Die Prävalenz der MHE wurde in den letzten Jahren durch Studien immer zwischen 20 und 80 % angegeben. Dies war dadurch begründet, dass entsprechende Studien eher klein waren und unterschiedlichste Patientenkollektive untersuch haben. Wir haben zuletzt im Rahmen eines multizentrischen, internationalen Konsortiums die Prävalenz der MHE in verschiedenen Erkrankungsstadien untersucht. Hier zeigte sich, dass bei Patient*innen mit Child-Pugh A Zirrhose etwa jede/r vierte bis fünfte an einer MHE leidet. Bei Patien*innen mit Child-Pugh C Zirrhose steigt die Prävalenz auf über 50 %.

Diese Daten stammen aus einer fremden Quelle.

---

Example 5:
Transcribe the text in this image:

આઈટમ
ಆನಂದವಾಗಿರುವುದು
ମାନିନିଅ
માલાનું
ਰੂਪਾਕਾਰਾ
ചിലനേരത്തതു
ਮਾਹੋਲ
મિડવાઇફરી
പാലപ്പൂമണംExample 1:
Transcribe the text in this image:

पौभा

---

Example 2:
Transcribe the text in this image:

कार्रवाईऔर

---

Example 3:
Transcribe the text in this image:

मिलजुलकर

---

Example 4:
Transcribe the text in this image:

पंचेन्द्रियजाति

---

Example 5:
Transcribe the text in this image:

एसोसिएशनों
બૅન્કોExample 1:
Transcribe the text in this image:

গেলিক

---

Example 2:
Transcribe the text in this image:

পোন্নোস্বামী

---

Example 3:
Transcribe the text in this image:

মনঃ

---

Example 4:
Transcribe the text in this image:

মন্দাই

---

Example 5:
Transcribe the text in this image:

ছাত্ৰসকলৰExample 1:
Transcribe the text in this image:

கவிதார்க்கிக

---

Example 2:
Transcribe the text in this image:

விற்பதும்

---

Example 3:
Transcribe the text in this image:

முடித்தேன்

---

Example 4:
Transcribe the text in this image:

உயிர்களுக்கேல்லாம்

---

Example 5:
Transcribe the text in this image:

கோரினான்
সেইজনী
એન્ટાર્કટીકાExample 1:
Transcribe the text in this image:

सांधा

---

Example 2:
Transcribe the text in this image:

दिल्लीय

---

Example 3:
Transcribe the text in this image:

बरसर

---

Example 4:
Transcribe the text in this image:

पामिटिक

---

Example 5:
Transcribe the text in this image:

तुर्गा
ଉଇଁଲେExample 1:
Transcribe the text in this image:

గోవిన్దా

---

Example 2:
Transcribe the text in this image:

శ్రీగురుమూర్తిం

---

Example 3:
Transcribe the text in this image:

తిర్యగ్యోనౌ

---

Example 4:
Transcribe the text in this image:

Die MHE beeinflusst Patient*innen auf verschiedensten Ebenen. Es muss jedoch erwähnt werden, dass Einschränkungen des Alltags nicht bei allen Patient*innen gleich ausgeprägt sind. Studien haben gezeigt, dass die MHE mit einer schlechteren Lebensqualität und wahrscheinlich auch schlechterem Schlaf assoziiert ist. Zusätzlich neigen Patient*innen mit MHE zu Fahrauffälligkeiten und Stürzen. Additiv kann das Vorliegen einer MHE als Indikator für ein höheres Risiko für die Entwicklung einer overten HE angesehen werden.

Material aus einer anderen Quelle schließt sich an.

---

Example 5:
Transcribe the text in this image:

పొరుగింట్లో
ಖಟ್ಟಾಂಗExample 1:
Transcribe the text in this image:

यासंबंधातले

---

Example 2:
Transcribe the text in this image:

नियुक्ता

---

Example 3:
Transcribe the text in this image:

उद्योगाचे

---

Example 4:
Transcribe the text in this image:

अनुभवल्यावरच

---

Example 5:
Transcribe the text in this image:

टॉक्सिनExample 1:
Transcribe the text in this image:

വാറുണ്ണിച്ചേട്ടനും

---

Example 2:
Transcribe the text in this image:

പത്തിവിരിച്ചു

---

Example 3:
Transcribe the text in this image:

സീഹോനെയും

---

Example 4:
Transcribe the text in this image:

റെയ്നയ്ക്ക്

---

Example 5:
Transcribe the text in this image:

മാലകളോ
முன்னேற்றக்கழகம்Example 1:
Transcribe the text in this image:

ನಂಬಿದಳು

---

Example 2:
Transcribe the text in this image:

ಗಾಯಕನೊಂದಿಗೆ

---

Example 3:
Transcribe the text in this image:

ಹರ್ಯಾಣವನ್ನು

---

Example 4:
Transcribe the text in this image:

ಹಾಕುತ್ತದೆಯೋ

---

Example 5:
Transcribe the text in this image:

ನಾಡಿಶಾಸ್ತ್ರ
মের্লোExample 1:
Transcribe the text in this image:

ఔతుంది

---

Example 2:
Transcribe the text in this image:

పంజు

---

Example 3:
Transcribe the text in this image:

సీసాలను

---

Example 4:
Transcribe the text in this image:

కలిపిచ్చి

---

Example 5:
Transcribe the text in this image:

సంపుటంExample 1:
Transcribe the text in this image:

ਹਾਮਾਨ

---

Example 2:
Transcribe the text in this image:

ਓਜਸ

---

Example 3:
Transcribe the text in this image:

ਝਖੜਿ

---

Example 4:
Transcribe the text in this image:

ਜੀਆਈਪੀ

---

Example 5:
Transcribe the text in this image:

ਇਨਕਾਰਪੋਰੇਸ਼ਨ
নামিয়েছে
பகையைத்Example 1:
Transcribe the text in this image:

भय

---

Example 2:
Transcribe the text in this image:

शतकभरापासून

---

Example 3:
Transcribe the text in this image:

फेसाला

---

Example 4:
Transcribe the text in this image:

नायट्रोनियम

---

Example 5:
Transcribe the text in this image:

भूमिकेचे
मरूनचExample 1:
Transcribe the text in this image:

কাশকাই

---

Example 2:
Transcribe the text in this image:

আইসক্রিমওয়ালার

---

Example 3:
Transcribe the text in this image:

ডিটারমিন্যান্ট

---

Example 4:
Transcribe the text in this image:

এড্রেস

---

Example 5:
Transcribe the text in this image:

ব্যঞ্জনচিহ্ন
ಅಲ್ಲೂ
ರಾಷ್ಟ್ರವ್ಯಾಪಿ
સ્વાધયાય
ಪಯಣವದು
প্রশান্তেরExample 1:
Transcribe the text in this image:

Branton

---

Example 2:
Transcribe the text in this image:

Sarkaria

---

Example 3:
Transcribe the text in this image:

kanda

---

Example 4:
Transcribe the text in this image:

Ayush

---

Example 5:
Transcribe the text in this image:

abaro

Die Hinweise können subtil sein und hier hilft es, wenn beispielsweise nahestehende Personen der Patient*innen zusätzlich Auskunft über den Alltag geben. Zeichen, bei denen unbedingt eine Testung veranlasst werden sollte sind z. B. Stürze, Wesensveränderungen, Schlafveränderungen und kognitive Einschränkungen, wie z. B. Konzentrationsschwächen. Ein adäquates erstes Testverfahren für die Praxis, um der Diagnose einer MHE näher zu kommen ist die Anwendung des Animal Naming Tests. Zusätzlich gibt es auch App basierte Testverfahren, wie die Stroop EncephalApp. Formal wäre für die Diagnosestellung die Anwendung des PHES erforderlich. Zudem ist es bei der Diagnosestellung wichtig, etwaige Differenzialdiagnosen für kognitive Einschränkungen auszuschließen.

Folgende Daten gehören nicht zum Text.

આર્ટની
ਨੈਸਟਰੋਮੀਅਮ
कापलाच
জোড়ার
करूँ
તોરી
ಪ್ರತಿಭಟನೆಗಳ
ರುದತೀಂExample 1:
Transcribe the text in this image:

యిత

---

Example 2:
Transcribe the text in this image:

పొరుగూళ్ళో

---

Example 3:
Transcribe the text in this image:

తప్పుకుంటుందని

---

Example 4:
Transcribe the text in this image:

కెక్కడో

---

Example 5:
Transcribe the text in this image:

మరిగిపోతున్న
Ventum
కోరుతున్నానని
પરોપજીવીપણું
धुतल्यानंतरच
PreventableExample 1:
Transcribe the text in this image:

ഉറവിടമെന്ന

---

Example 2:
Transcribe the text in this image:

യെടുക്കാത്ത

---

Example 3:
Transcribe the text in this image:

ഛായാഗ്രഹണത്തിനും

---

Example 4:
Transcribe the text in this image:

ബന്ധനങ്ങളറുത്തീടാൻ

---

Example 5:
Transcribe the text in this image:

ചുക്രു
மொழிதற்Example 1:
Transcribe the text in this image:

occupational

Wenn die Testung auf eine MHE erfolgt ist, dann hatte dies meistens auch einen Grund. Daher sollte bei nachgewiesener MHE auch eine Therapie erfolgen. Durch die Leitlinien der DGVS wird als Therapie der ersten Wahl der Einsatz von Lactulose empfohlen. Auf Grund der Nebenwirkungen ist die Compliance bei der Therapie mit Lactulose oft nicht ideal. Therapiealternativen, welche in Studien untersucht wurden, sind L-Ornithin-L-Aspartat, Probiotika und Rifaximin (off-label Behandlung). Zusätzlich sollte bei Patient*innen mit wenig Muskulatur (Sarkopenie) ein Muskelaufbau durch Training und adäquate Ernährung angestrebt werden. Unter Therapie sollte z. B. nach 6-8 Wochen der Behandlungserfolg untersucht werden und bei nicht suffizientem Ansprechen eine Alternativtherapie in Erwägung gezogen werden.

Vielen Dank für das Gespräch, Herr Dr. Labenz.